Indeed, one of the biggest dangers of inequality, according to a report from the OECD Centre for Opportunity and Equality that looks at the problem in Europe, is that it limits opportunities for social mobility. Many Europeans are increasingly pessimistic about their children’s chances to do better economically than they have. More believe today that individual effort can’t really help get them significantly up in the income latter, and that hard work won’t completely compensate for a poor upbringing.

The belief that the economic system has failed them erodes their trust in government and institutions. People see themselves as victims of globalization and wonder why they must bear the brunt of crises for which they have no responsibility. These frustrations amid a slow economic recovery after the 2008 global financial crisis are fueling the political tensions we see in many European countries today.

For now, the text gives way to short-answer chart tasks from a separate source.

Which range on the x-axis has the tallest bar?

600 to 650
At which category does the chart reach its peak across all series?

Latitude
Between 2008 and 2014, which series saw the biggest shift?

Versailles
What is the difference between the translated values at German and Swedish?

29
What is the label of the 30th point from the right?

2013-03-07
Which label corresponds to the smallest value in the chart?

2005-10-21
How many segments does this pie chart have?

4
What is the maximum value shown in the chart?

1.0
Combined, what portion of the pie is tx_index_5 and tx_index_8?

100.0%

But inequality also reinforces social barriers between groups [PDF], the report finds. People find difficulty connecting to those whose lives diverge so starkly from their own. Feelings of injustice give rise to mistrust of those they see as having unfair advantages. And the unraveling of these social ties can then lead to a climate of intolerance and discrimination that further undermines stability.

Empowering citizens will be a critical factor in restoring this trust and social cohesion. Understanding public sentiments and making efforts to put people at the center of public policy will be an important step in this journey. This is all the more urgent in the context of the major technological advances that are already starting to transform the nature of work. Addressing these issues also means ensuring that the most disadvantaged groups who suffer disproportionally from inequalities—for instance, low-skilled youth and migrants—don’t get left behind.

Closing the socioeconomic divide won’t be easy, but the stakes are too high to ignore. What the report shows is that a society drifting further apart poses a risk not just to those at the bottom but to everyone involved.